If it gives you peace of mind, and no one expects to get into that "big" wreck, then go for it. I am of the mindset that if it is going to happen, it is going to happen and there is nothing I can do about it. The minute you get behind that wheel, *you have made a conscious choice* to put your life in the hands of the many idiots who don't have the common sense to be driving out there with you. Live life each day like it is your last, there are no guarantees other than taxes and death.


----------



## rockdoc (Mar 16, 2009)

Like you, I tried to make my '67 hardtop as safe as possible (LOL). I have a full set of photos I took during installation that I can send you (PM me). The headrests are indeed too low, even when raised to almost full height (you don't want to raise all the way up, or they'll come out). I have had my eye on some neck pillows designed to go on auto headrests on Amazon, and I might give one of these a try. I can find the few I've looked at if you are interested.

Installation was not difficult, but it was involved. I first painted my headrests (which come in black) blue, and they turned out well. They still look like new after almost ten years.


----------



## rockdoc (Mar 16, 2009)

Here are headrests in white (not mine).
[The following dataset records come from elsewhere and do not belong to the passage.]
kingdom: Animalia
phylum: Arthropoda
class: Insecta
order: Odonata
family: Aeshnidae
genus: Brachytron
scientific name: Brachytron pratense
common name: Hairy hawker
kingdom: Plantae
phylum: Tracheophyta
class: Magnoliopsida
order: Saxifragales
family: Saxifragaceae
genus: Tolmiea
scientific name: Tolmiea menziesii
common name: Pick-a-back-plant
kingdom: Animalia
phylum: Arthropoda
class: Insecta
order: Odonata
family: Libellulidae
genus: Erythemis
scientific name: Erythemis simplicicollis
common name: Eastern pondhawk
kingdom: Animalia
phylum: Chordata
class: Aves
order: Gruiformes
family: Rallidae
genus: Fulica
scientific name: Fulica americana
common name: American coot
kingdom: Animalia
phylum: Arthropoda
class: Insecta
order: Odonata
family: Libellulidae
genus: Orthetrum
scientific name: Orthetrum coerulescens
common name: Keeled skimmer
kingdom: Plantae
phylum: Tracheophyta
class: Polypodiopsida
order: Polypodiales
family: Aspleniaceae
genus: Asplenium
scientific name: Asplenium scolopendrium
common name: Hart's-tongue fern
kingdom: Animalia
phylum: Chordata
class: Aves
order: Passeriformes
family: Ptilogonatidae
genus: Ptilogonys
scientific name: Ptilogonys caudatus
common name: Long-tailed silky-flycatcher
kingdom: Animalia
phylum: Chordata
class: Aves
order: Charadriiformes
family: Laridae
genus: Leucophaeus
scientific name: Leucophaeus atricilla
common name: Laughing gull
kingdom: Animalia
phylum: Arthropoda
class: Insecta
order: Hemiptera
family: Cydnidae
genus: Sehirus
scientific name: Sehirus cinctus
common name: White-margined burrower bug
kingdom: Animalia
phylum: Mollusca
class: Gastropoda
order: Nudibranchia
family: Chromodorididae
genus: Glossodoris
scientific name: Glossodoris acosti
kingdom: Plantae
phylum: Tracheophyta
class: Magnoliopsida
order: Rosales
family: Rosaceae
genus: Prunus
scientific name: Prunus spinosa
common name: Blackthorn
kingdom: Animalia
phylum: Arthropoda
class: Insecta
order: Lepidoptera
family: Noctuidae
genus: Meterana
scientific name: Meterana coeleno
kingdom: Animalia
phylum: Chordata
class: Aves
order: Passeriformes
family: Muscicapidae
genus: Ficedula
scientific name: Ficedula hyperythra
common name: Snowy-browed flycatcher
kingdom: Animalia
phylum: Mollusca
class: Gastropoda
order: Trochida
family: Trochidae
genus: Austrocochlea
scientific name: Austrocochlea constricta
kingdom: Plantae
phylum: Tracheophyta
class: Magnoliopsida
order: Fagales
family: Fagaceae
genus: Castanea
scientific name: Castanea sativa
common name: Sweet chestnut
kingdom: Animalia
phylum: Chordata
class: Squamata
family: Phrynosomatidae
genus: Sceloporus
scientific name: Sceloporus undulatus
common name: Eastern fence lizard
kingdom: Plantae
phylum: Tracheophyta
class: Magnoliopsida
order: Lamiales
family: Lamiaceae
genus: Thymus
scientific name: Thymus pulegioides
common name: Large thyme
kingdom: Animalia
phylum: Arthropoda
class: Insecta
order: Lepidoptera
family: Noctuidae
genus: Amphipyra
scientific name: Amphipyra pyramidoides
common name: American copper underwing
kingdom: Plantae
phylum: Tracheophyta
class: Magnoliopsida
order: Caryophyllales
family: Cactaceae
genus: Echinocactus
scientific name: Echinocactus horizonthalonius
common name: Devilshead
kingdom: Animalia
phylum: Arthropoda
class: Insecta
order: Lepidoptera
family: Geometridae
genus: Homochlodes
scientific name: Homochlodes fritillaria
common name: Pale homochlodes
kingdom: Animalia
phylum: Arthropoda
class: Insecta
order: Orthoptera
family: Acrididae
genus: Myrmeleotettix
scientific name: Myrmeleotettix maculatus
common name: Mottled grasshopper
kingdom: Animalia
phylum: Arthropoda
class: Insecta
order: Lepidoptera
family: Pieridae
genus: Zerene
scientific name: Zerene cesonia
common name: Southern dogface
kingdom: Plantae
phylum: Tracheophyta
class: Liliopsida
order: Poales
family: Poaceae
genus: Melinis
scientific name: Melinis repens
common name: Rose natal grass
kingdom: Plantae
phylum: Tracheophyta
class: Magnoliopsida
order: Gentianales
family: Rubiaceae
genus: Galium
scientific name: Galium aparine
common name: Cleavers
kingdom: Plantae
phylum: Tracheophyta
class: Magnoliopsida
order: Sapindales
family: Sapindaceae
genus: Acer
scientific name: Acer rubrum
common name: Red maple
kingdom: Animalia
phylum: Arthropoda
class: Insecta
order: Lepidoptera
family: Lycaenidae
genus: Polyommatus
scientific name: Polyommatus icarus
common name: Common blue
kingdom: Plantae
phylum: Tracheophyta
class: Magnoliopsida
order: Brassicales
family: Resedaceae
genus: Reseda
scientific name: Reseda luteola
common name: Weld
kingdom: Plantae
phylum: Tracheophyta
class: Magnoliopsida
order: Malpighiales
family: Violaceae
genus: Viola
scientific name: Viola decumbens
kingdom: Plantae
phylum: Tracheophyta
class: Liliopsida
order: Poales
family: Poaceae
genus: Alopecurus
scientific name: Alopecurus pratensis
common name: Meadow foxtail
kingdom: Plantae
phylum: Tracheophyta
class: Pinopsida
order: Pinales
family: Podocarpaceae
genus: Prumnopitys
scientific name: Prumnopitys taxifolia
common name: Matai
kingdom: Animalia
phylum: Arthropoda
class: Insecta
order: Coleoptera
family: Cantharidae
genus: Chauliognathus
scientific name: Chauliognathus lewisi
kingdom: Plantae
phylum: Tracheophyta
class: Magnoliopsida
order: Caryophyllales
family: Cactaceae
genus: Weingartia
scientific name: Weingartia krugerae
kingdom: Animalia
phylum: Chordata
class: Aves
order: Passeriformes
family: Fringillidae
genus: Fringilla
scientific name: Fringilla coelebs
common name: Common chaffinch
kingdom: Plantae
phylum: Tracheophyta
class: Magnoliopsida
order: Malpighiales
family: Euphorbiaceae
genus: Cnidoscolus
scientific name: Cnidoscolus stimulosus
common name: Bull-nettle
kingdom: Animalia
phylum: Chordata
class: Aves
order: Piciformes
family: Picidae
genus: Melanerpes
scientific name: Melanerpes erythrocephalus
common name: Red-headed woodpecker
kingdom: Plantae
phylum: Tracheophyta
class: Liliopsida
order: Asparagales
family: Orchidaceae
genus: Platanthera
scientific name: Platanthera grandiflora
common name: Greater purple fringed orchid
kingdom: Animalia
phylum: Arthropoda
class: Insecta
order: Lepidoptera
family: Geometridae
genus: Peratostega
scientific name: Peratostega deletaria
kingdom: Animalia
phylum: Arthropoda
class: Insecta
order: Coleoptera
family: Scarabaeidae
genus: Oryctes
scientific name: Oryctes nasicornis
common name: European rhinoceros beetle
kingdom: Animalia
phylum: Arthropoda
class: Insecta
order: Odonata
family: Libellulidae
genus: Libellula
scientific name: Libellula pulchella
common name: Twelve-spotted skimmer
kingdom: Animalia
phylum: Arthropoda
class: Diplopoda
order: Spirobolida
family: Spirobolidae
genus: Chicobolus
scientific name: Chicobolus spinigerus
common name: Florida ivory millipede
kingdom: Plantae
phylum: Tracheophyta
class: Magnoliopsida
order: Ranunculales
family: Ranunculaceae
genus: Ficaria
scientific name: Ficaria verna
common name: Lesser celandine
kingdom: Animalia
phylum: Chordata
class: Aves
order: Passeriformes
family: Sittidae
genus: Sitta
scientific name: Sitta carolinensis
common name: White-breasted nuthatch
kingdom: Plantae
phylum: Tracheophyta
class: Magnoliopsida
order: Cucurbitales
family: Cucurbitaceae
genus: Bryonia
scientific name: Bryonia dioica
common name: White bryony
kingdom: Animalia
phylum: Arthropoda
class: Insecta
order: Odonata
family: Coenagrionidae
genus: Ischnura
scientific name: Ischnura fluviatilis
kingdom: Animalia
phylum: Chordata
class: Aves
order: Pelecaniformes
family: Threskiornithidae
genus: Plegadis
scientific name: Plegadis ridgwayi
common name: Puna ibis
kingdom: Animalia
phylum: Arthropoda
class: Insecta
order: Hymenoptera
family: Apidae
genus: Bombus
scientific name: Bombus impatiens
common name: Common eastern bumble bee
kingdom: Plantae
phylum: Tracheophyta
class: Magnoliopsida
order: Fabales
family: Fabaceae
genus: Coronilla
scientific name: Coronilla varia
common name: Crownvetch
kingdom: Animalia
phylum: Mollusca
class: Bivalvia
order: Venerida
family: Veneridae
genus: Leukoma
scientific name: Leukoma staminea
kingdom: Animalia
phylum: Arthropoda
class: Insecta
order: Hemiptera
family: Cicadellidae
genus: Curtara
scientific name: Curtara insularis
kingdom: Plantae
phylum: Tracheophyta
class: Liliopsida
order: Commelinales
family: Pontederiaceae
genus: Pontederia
I don't seem to have any of mine, but I can snap some and send them.


----------



## 67GTONUT (10 mo ago)

rockdoc said:


> Like you, I tried to make my '67 hardtop as safe as possible (LOL). I have a full set of photos I took during installation that I can send you (PM me). The headrests are indeed too low, even when raised to almost full height (you don't want to raise all the way up, or they'll come out). I have had my eye on some neck pillows designed to go on auto headrests on Amazon, and I might give one of these a try. I can find the few I've looked at if you are interested.
> 
> Installation was not difficult, but it was involved. I first painted my headrests (which come in black) blue, and they turned out well. They still look like new after almost ten years.



Thank you...... I would love to see the installation photos....

Totally torn on these now.... I don't expect these to totally solve the whiplash issue..... but if it provides ZERO help then I wont bother....


----------



## 67GTONUT (10 mo ago)

Got them done!!!

I love the look….


----------